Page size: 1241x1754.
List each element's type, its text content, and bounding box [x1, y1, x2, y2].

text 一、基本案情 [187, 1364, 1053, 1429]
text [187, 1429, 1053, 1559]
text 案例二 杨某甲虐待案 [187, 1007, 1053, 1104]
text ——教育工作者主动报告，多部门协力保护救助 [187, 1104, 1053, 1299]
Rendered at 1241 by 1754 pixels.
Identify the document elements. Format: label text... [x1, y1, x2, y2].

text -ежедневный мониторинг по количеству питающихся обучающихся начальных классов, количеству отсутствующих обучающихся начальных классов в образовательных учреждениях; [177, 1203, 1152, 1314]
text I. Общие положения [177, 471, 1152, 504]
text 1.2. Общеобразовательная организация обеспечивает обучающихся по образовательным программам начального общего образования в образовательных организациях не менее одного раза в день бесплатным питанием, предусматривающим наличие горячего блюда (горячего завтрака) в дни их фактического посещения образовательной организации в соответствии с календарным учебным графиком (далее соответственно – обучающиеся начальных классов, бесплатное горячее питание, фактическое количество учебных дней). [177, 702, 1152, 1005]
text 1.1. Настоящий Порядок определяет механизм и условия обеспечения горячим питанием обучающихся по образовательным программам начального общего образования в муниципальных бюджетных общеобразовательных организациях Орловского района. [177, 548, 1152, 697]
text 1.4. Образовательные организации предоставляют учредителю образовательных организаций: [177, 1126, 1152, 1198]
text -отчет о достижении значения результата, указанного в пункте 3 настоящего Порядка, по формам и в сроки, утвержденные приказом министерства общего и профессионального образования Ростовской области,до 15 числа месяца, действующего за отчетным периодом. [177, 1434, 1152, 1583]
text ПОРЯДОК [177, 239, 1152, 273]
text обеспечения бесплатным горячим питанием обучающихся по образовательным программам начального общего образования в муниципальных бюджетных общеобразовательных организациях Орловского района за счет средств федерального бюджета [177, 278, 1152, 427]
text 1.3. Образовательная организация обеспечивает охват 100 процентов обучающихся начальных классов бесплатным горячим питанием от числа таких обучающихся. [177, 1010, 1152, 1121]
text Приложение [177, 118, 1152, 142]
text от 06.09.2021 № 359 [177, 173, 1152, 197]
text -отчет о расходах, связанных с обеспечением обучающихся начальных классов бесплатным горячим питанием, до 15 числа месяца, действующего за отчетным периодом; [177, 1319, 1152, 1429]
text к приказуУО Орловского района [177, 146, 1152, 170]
#####
Take the lines from the start of the records through the line holding "Rendered at 1241 by 1754 pixels.", both included, and please print them exactly, with nothing else.

Page size: 1241x1754.
List each element's type, its text content, and bounding box [x1, y1, x2, y2].

text 一、基本案情 [187, 1364, 1053, 1429]
text [187, 1429, 1053, 1559]
text 案例二 杨某甲虐待案 [187, 1007, 1053, 1104]
text ——教育工作者主动报告，多部门协力保护救助 [187, 1104, 1053, 1299]
Rendered at 1241 by 1754 pixels.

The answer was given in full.